* GOAL OF THE EXERCISE
Which of the lines in the records below hold the string "down"? Copy every one of them.

* DATA TO EXAMINE
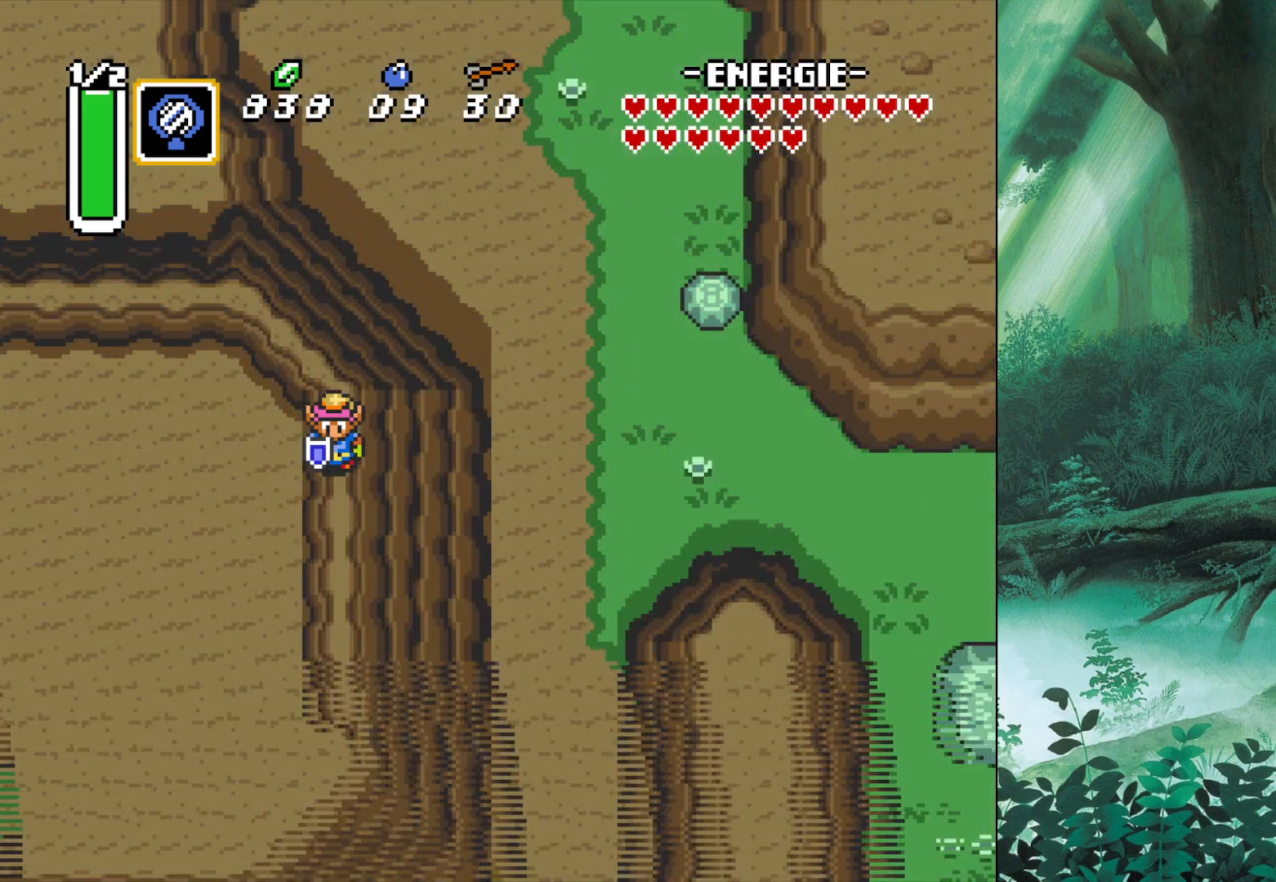
{"buttons": [], "left_stick": "down-left", "events": [[50, "left_stick", "down-left"]]}
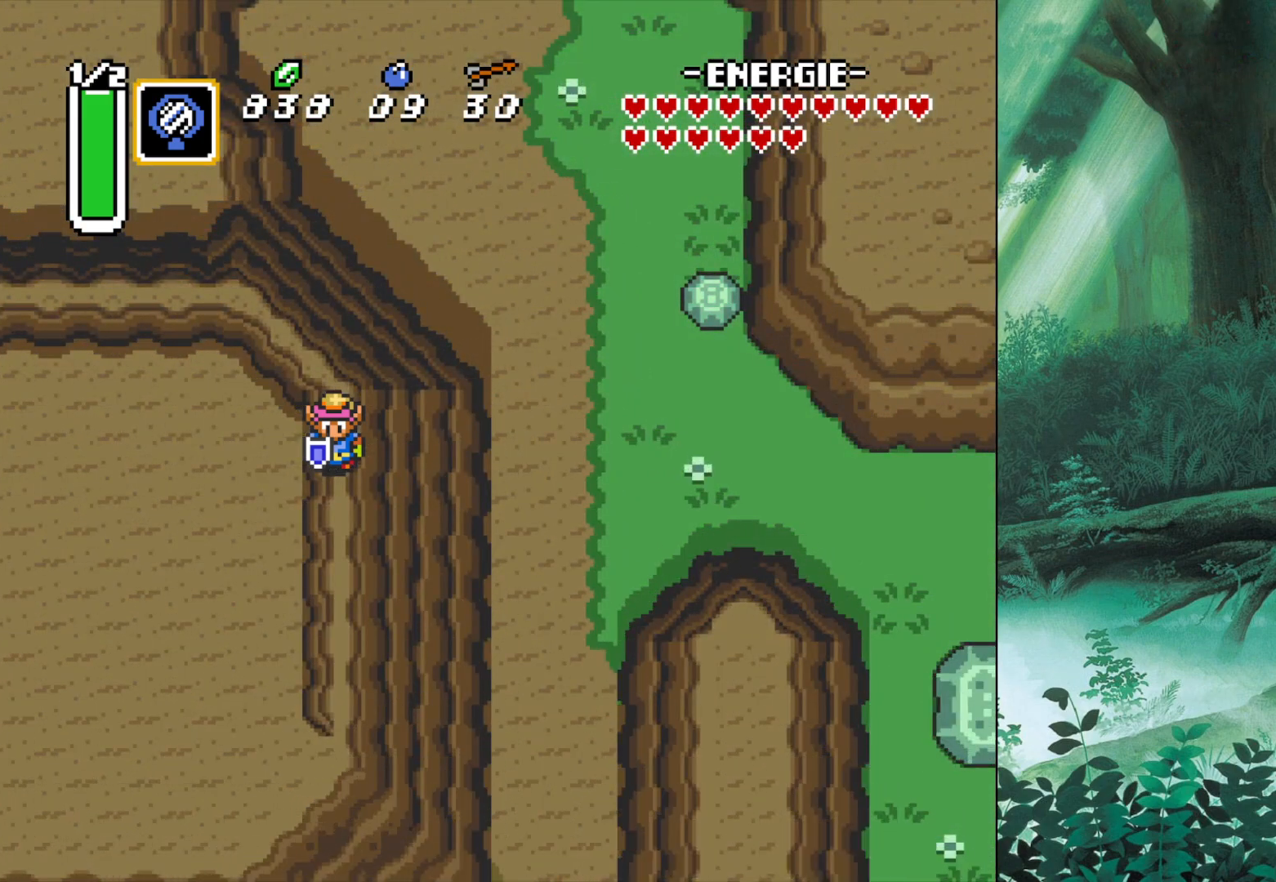
{"buttons": [], "left_stick": "down-left", "events": []}
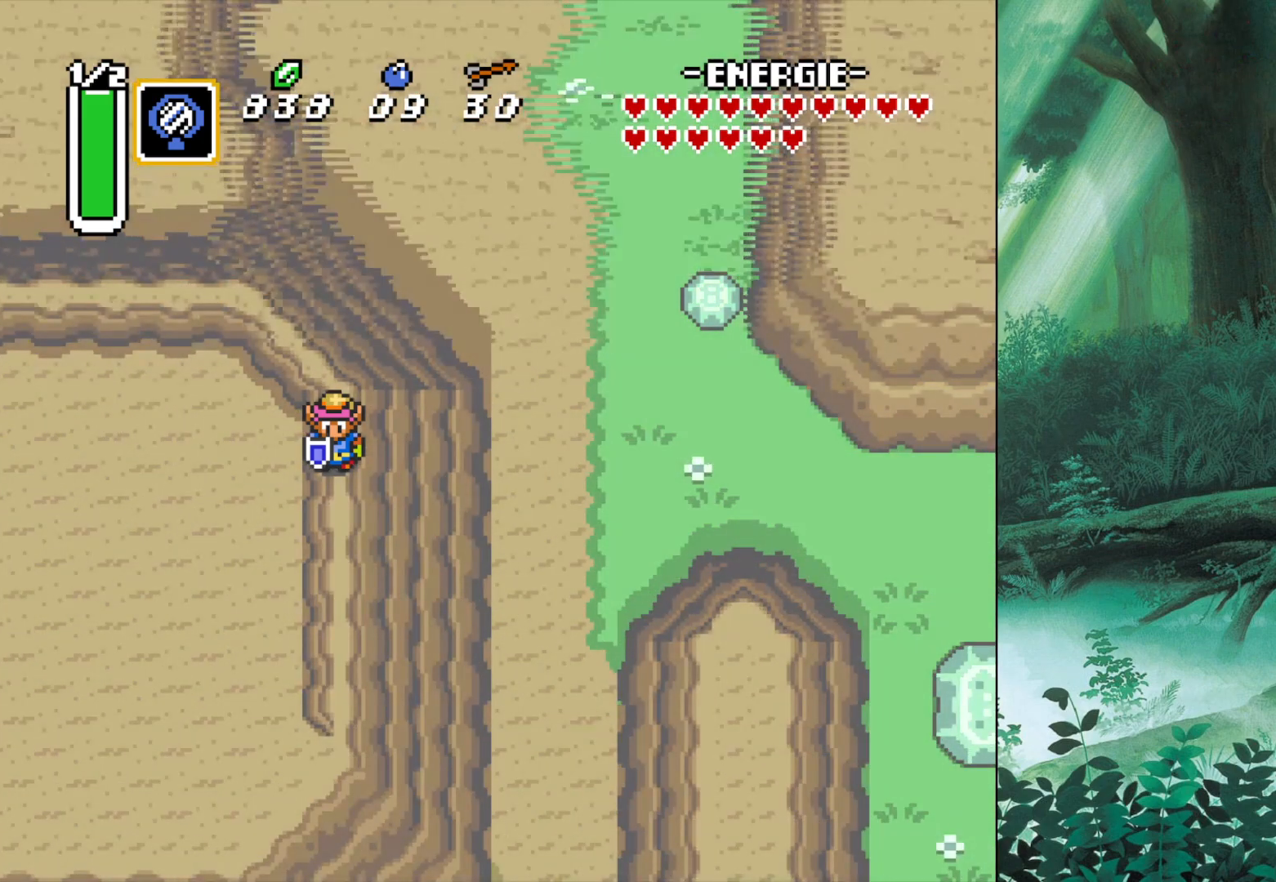
{"buttons": [], "left_stick": "center", "events": [[50, "left_stick", "down"], [300, "left_stick", "center"]]}
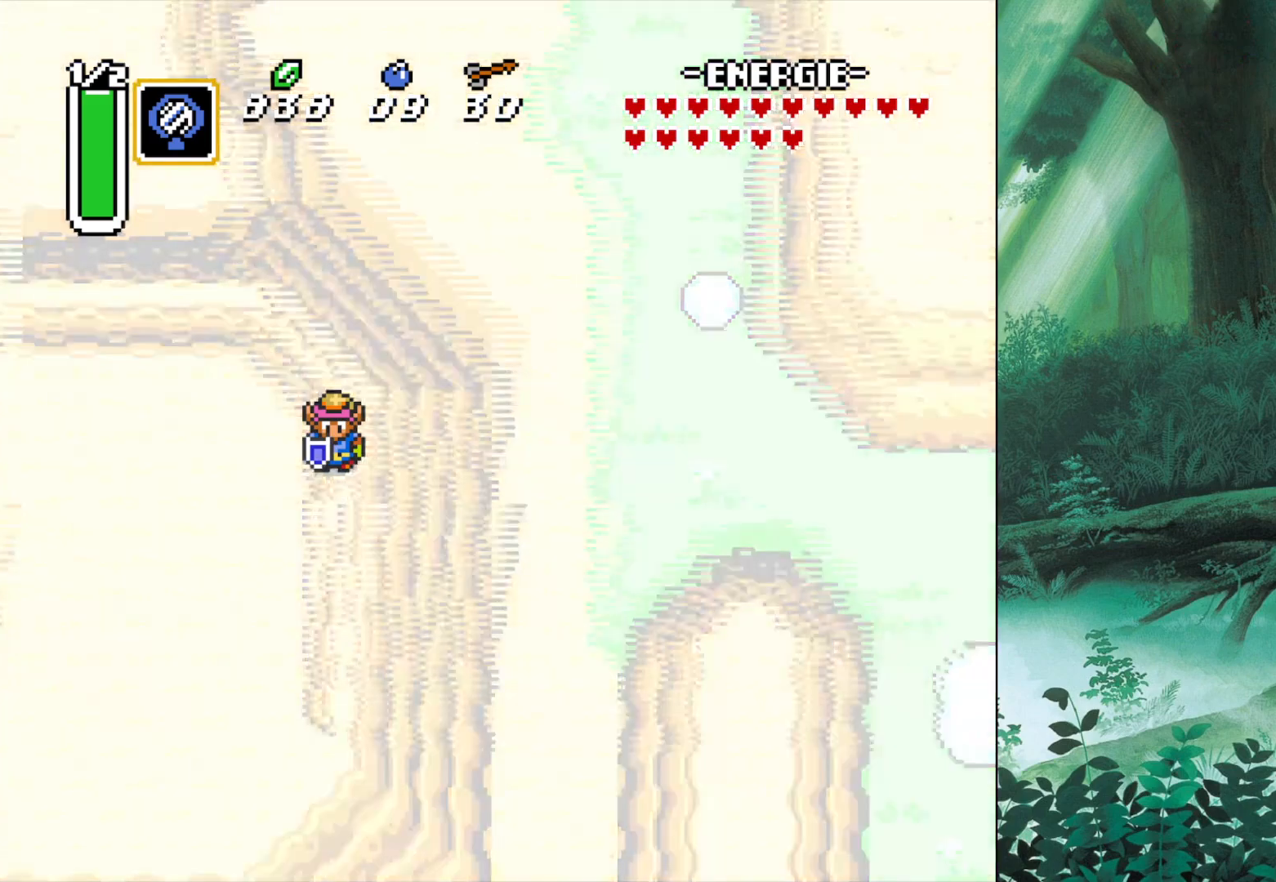
{"buttons": [], "left_stick": "center", "events": []}
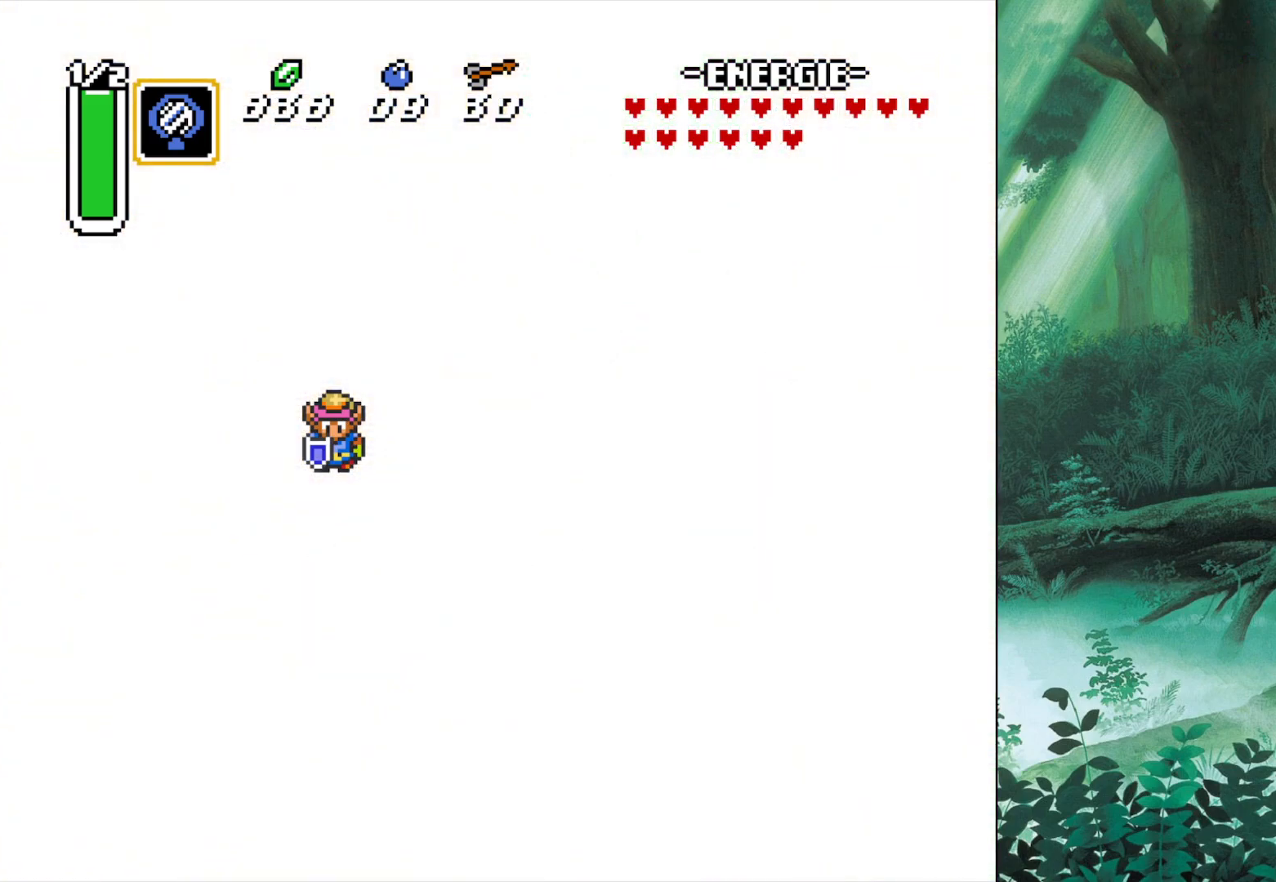
{"buttons": [], "left_stick": "center", "events": []}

* SOLUTION
{"buttons": [], "left_stick": "down-left", "events": [[50, "left_stick", "down-left"]]}
{"buttons": [], "left_stick": "down-left", "events": []}
{"buttons": [], "left_stick": "center", "events": [[50, "left_stick", "down"], [300, "left_stick", "center"]]}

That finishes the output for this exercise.